Social Media Narratives: Addressing Extremism in Middle Age (SMIDGE)


  • Jason Lee De Montfort University
  • Sara Wilford
  • Raouf Hamzaoui
  • Nitika Bhalla



social media, middle-age, extremism, counter narratives, misinformation


This paper examines the ongoing work of a three-year Horizon Europe project titled ‘Social Media Narratives: Addressing Extremism in Middle Age’ (SMIDGE). The project will cover aspects of the following areas: ethical dimensions, review of the literature (including conspiracy theories, misinformation and extremism online), co-designing of quantitative surveys, stakeholder engagement through qualitative focus groups, national nuances, changing technological issues, platform use and regulations. We take this analysis as a case study template that we believe will be useful to researchers in this field and potentially policy makers, especially from a multidisciplinary and transnational perspective.
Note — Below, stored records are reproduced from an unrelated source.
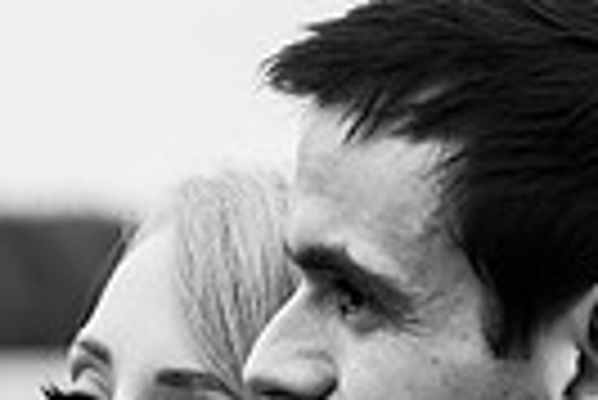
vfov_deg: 4.6
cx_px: 81
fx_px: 4856
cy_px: 829
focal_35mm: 292
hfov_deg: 7.0
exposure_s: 1/800
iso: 250
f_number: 2.8
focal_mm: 67
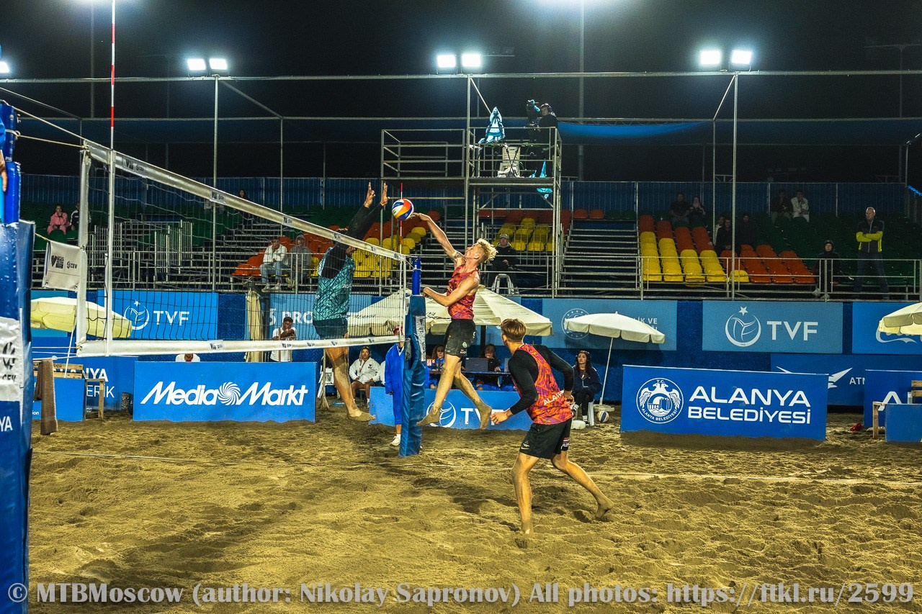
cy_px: 307
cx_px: 461
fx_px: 1152
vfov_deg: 29.9
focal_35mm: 45
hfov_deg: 43.6
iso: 1250
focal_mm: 30.5
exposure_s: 1/1000
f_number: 4.5
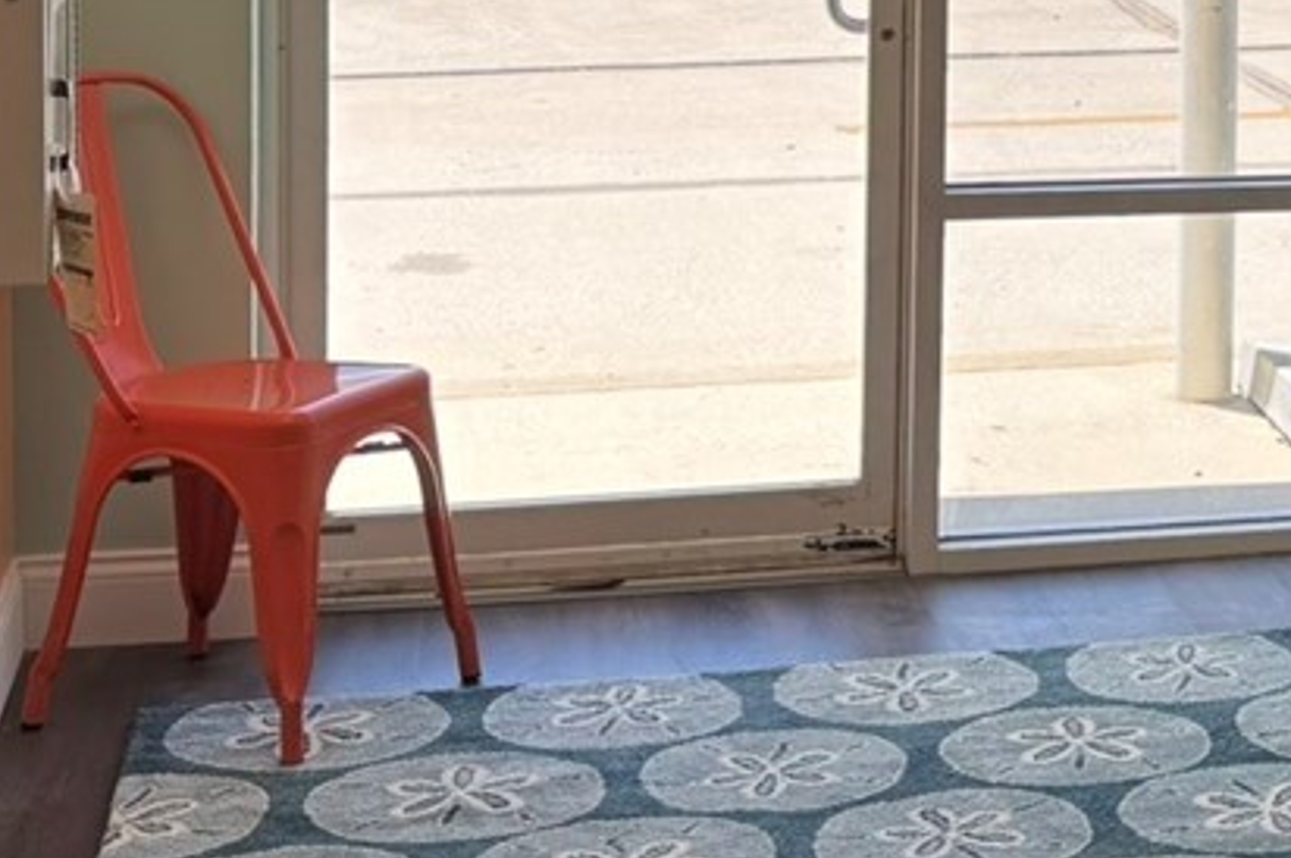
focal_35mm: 97
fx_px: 3476
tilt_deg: -4.5
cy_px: -150
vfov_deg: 13.7
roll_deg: -1.2
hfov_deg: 19.5
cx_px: 1648
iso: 80
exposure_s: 1/495
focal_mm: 6.76
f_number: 1.78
The project is split into four phases; Phase 1 - Understanding the landscape, profiling content and users, Phase 2 - Understanding the ‘attractiveness’ of the narrative, Phase 3 - Creating counter narratives and Phase 4 - Guidelines and policy briefs: spreading the word.
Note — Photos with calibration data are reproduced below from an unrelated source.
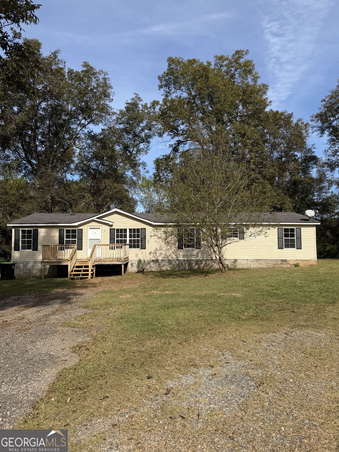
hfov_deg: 56.8
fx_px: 313
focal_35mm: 24
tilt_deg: +3.1
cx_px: 170
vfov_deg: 71.6
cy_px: 226
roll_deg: +1.6
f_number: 1.78
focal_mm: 6.76
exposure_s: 1/3953
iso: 80
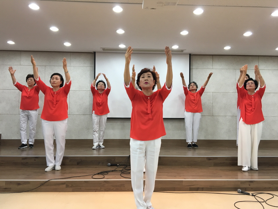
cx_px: 139
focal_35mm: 29
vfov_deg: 48.2
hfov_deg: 61.7
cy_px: 104
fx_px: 233
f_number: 2.2
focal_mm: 4.15
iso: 64
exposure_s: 1/30
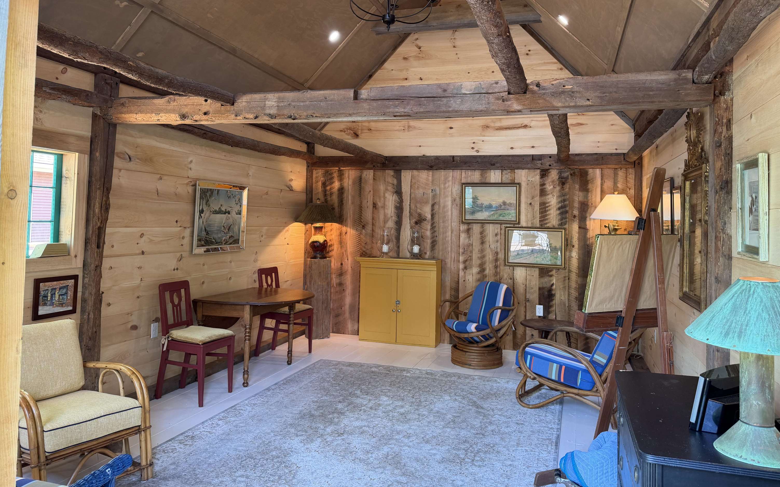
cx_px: 394
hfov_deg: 70.4
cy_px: 199
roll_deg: -1.1
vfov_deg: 47.4
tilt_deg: +1.4
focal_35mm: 26
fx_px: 553
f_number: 1.78
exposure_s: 1/60
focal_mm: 6.76
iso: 125
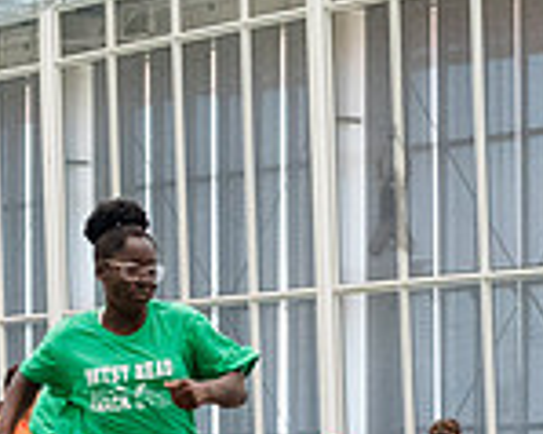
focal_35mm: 253
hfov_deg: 7.6
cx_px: 33
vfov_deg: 6.1
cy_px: 465
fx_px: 4063
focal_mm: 50
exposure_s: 1/1000
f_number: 3.5
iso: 6400
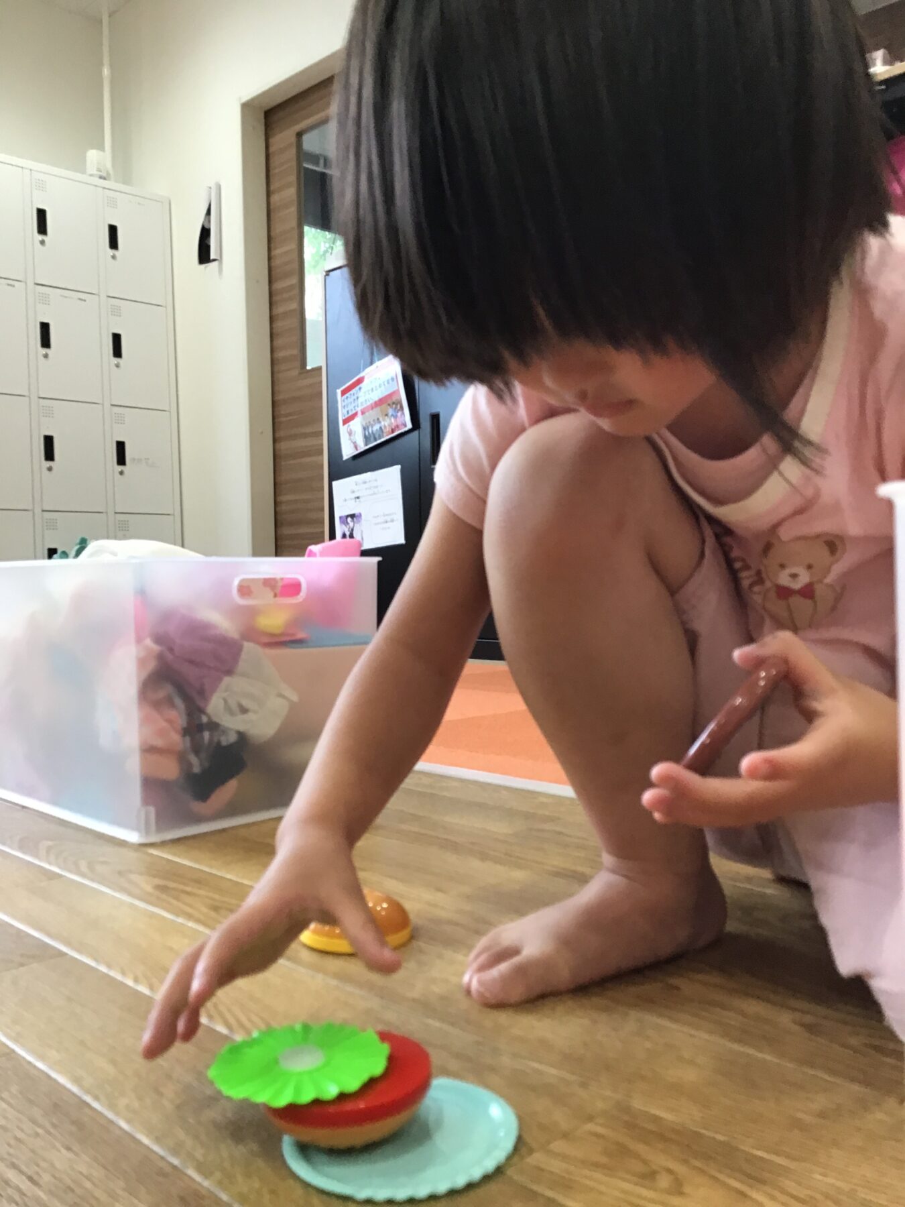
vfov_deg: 58.4
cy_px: 604
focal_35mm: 31
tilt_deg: -4.6
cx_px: 452
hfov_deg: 45.4
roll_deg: -1.2
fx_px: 1081
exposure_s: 1/30
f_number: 2.4
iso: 32
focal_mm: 3.3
We will unpack the challenges and opportunities of this approach for social media analysis and its real-world impact on democracy. Once the initial phase is completed in year one, we will start to construct counter-narratives to combat extremism in this context. This will take the form of creating counter videos and a documentary, as well as producing a series of podcasts and webinars. Furthermore, the outputs of the empirical research will inform and feed into the development of educational and training materials, guidelines and recommendations, as well as policy briefs that can be useful to policy makers, researchers, security professionals, journalists and beyond. The outputs from the SMIDGE project will provide evidence-based content, tools and resources that will directly help to counter extremist narratives from multiple perspectives. This will enable a greater understanding of the specificities and characteristics of those in the middle-age category, specifically those aged 45-65 years, and their vulnerability to extremism online.